I must have walked up and down this street, and countless others like it, dozens of times over the weekend. It would explain why my calves are squealing in agony today.
As Marcus Brigstocke observed, Edinburgh is a city where you can set out to go somewhere and walk uphill, and on the way back to where you came from you somehow still find yourself walking up a hill!
Log fired haggis pizza. That is all. Once I discovered the existence of this it was pretty much all I ate.
I feel like I’m saying this an awful lot lately, but going to the Fringe alone made me really crave the company of another person. I mean, I kinda like the freedom of doing things by myself, but I can’t help but think that there were so many great things I might have missed because I didn’t have the input of someone else.

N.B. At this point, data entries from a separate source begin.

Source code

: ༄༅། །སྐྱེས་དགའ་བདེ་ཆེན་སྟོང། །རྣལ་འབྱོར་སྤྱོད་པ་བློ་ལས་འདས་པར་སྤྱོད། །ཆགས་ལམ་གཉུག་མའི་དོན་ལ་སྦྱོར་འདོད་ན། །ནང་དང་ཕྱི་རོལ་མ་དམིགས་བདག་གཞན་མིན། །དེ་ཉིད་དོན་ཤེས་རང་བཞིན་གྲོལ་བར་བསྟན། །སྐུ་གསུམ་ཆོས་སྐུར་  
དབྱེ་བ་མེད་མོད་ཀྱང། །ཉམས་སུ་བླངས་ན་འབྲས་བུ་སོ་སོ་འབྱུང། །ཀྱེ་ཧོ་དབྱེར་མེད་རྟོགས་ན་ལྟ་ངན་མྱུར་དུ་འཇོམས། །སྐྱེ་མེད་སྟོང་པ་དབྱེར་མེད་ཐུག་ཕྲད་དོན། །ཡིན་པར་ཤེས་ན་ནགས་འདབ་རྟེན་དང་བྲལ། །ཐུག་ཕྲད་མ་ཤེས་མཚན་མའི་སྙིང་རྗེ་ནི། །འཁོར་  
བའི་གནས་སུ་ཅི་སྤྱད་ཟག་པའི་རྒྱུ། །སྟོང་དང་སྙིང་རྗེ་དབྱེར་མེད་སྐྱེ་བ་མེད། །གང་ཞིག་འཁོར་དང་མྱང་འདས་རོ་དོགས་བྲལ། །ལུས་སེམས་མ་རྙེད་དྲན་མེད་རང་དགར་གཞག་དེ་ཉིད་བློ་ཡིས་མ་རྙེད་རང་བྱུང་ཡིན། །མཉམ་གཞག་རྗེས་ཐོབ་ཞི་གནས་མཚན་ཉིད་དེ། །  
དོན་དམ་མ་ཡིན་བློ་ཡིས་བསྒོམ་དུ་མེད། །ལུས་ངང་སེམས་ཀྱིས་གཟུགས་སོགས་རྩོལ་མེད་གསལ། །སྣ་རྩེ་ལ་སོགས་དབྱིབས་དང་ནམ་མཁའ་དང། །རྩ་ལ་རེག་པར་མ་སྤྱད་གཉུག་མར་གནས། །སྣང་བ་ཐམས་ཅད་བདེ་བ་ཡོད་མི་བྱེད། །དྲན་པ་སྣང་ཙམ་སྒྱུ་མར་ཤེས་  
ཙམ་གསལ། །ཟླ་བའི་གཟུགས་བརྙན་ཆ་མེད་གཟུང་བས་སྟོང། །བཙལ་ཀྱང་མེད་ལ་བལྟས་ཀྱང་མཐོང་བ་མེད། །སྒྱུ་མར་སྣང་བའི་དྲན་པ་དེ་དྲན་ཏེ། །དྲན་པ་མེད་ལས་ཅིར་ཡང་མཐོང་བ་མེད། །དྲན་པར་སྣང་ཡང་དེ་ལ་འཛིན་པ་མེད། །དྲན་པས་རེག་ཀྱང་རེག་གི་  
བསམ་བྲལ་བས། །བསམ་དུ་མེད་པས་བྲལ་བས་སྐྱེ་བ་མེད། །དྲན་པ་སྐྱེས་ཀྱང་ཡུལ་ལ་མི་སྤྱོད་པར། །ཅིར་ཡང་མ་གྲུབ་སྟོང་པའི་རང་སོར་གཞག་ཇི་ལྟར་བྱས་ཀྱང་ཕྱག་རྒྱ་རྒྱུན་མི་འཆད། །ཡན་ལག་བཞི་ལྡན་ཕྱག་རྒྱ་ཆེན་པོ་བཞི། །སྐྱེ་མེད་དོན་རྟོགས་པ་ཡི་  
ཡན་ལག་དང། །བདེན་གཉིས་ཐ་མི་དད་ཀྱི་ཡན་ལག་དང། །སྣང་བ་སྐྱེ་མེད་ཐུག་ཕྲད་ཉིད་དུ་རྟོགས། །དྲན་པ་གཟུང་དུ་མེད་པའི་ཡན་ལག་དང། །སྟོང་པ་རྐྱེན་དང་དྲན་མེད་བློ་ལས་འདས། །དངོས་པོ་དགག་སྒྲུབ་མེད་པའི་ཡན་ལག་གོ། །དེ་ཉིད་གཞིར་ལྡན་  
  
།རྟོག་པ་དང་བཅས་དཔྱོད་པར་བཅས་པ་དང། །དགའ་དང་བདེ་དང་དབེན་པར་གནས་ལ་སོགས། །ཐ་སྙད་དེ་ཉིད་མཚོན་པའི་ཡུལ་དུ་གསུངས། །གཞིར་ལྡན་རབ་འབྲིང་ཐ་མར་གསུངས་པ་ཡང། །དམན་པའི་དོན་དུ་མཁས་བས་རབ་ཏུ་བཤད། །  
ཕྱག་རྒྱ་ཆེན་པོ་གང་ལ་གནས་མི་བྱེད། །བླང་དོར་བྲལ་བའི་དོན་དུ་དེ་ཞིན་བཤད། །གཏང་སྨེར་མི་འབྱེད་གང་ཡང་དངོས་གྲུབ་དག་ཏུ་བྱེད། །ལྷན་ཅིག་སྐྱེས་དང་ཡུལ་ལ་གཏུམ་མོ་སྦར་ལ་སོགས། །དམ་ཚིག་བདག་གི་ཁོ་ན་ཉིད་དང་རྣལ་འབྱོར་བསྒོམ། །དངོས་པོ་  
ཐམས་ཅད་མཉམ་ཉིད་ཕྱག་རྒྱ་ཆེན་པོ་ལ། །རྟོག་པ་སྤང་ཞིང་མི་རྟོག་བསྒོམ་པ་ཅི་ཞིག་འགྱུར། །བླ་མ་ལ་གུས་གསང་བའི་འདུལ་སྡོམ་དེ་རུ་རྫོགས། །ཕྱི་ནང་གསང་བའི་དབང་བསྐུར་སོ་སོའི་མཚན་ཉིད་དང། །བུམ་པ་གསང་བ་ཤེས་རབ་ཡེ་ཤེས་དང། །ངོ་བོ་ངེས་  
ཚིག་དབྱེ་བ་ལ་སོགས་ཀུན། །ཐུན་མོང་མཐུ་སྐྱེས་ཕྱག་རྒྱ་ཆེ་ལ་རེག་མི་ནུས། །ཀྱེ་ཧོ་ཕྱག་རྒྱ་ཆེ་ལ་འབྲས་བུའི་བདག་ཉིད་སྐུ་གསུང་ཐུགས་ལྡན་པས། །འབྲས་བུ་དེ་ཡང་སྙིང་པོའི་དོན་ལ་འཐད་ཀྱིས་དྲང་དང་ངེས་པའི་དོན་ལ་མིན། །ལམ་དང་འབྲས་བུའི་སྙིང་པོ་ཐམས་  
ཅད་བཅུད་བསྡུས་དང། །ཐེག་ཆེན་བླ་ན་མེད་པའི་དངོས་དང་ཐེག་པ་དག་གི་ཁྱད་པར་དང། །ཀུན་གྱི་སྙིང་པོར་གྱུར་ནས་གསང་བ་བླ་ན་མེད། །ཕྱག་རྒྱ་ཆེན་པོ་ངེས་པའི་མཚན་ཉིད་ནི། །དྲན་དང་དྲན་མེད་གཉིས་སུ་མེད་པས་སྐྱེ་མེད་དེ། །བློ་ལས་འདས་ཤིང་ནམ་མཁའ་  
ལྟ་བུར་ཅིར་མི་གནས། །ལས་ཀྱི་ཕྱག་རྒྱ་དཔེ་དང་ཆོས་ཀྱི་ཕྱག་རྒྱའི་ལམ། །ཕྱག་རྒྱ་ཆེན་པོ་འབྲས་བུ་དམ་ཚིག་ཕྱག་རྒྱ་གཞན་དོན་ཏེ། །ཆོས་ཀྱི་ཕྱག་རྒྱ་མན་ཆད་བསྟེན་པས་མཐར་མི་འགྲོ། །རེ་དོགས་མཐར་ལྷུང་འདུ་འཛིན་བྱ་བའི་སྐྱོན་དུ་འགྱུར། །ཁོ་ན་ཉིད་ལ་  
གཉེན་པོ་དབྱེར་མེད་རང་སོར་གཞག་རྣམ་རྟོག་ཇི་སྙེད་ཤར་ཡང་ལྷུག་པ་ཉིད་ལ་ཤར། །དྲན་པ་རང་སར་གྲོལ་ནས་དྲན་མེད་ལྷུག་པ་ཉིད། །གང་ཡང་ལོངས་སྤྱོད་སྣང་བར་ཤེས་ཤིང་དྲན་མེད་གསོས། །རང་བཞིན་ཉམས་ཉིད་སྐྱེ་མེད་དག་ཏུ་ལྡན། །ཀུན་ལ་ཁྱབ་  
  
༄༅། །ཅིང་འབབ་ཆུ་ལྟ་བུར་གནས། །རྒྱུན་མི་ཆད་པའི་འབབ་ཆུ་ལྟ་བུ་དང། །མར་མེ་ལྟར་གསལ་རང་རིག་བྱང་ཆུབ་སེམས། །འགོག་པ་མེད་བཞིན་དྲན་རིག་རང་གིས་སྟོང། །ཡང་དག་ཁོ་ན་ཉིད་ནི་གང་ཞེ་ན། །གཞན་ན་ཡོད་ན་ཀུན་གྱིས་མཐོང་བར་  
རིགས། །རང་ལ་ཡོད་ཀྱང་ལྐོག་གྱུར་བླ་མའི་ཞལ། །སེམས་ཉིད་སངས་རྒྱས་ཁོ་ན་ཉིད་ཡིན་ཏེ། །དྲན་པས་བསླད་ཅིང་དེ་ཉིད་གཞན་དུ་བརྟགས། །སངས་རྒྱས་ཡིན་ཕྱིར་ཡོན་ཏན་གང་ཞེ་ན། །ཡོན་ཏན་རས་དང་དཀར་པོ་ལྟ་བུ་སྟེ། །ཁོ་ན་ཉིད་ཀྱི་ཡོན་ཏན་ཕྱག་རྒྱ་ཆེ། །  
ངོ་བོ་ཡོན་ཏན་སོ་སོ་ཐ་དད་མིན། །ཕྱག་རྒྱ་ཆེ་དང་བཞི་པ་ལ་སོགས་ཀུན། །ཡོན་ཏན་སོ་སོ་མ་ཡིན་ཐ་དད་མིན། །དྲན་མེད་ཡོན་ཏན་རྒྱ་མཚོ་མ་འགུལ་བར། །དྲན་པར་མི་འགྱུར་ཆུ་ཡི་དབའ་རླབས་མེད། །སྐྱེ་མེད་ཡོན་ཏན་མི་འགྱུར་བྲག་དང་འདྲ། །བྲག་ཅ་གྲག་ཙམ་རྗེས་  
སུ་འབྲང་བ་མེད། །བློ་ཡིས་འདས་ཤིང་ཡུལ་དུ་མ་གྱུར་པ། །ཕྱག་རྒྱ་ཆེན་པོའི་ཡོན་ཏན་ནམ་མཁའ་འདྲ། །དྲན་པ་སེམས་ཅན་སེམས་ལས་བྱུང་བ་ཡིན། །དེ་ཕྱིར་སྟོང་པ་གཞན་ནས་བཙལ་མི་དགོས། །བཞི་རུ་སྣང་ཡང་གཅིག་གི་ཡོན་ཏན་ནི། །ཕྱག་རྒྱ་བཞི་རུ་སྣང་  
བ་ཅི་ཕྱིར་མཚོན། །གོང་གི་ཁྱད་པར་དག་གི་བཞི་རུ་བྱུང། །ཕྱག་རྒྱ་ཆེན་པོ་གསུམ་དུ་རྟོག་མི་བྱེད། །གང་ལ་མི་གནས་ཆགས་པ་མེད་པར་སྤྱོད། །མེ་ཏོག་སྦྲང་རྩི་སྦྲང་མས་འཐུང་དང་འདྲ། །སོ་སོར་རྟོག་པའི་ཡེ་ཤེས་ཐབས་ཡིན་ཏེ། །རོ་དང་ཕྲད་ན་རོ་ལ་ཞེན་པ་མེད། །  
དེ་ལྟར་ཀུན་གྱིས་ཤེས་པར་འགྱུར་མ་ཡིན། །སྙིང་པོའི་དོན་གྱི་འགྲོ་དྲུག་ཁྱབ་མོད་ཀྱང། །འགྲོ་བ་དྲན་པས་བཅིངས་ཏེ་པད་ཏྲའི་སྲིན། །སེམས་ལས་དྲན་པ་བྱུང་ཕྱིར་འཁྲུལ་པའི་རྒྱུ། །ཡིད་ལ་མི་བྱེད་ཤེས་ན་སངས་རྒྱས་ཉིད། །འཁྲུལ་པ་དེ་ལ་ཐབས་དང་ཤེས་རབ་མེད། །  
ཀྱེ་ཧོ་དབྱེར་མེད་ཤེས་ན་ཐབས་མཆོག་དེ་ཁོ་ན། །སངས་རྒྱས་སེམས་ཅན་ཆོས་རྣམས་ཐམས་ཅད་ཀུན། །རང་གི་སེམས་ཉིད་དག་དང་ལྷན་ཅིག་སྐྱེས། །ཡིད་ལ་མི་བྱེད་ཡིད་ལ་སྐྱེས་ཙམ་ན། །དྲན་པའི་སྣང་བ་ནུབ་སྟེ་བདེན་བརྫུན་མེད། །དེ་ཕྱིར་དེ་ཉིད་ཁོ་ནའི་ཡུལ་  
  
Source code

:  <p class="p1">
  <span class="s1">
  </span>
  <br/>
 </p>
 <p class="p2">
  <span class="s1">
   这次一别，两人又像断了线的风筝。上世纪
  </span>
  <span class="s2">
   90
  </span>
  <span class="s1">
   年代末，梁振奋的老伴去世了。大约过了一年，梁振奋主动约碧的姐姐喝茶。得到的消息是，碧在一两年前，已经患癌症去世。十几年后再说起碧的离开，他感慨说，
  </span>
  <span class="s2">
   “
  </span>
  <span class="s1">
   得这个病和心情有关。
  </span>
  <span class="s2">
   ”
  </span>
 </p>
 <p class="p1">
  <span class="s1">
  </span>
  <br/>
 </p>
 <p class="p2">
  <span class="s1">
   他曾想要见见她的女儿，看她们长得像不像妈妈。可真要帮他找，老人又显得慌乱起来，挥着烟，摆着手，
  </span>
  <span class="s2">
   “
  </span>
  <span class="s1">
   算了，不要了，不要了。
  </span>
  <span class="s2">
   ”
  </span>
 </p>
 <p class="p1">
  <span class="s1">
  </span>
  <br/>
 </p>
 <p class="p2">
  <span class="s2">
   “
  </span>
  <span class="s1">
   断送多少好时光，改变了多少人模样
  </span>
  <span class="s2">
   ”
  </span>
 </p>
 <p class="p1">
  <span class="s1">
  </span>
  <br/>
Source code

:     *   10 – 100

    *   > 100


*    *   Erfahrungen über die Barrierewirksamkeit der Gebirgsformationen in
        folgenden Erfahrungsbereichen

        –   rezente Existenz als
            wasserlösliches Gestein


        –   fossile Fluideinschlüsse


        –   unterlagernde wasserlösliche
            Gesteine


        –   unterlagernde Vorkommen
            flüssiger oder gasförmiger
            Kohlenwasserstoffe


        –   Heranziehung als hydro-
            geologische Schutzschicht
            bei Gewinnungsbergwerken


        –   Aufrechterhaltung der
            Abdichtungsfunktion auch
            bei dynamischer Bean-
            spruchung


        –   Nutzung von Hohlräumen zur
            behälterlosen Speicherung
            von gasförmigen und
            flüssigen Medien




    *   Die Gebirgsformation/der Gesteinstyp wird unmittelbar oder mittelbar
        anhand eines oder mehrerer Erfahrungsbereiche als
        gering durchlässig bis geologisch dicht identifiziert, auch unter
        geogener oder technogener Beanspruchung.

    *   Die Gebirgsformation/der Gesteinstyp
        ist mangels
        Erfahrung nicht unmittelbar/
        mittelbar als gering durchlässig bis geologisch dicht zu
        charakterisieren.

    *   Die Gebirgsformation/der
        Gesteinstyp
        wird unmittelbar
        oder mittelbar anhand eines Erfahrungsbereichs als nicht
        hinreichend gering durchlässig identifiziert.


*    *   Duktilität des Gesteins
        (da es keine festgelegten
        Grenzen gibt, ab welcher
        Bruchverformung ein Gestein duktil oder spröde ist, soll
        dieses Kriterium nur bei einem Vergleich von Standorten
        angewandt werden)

David O’Doherty’s song about how Lance Armstrong ruined his life between 1999 & 2005 was probably my highlight of the weekend.
Starting drinking at 11.30 on a Sunday morning was both a novelty and a bad idea.
From my strictly non-scientific research, I would gauge that the majority of festival-goers are not Scottish.
Probably the best thing about the Fringe is accidentally discovering something great, especially when the act looks completely bonkers. In The Banshee Labyrinth on Saturday evening I saw “Rythmn Method”, which was a group of comedic musical poets comprising of The AntiPoet and Mark Niel – with the latter apparently being the official Poet Laureate of Milton Keynes. They turned out to be very enjoyable Saturday evening entertainment, despite their appearance.
Avenue Q was well worth the wait.
Having thought about it, I now think that Edinburgh is less like Lord of the Rings and more Game of Thrones.
I can’t believe I’m almost 30 and had never done a weekend at the Edinburgh Festival until now. I’m already looking forward to next year.